Household object change records

>>

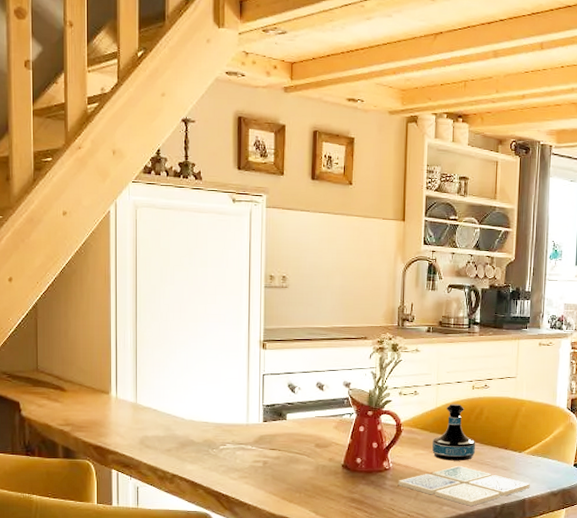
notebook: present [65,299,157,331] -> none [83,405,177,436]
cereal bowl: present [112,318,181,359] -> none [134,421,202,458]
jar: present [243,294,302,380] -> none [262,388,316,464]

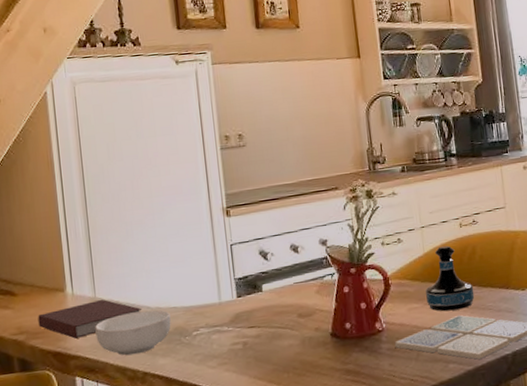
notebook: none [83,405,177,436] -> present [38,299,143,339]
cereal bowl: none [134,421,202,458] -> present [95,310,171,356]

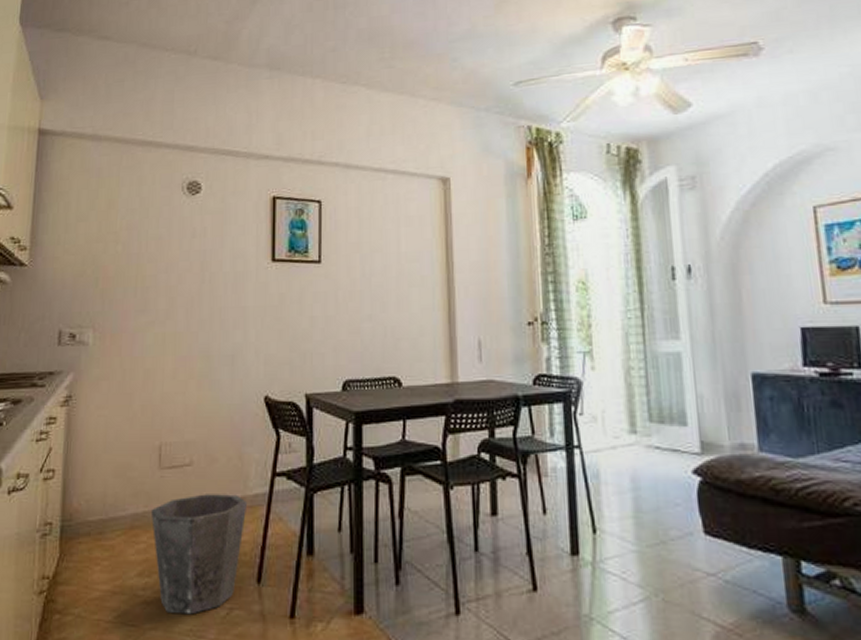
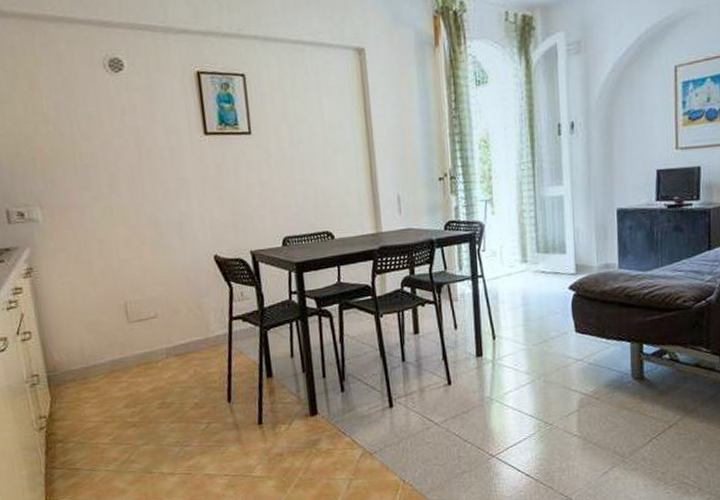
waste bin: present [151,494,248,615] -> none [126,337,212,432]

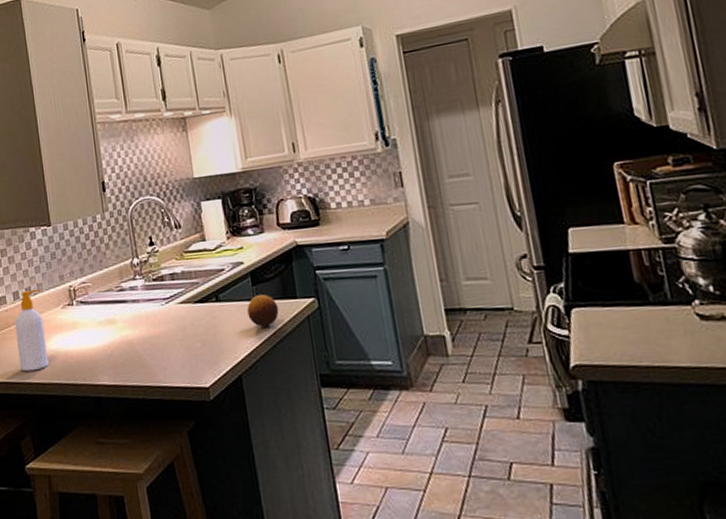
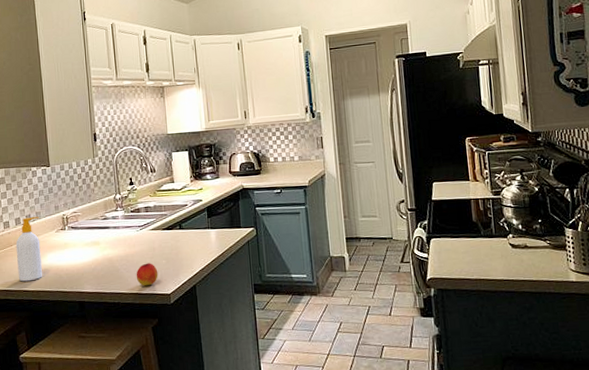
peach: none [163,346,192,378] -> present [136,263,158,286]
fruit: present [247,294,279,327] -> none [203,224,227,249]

<<

• What the exercise asks:
Each line above that contains the string "notebook" should be copied.

• Response box:
notebook: present [65,299,157,331] -> none [83,405,177,436]
notebook: none [83,405,177,436] -> present [38,299,143,339]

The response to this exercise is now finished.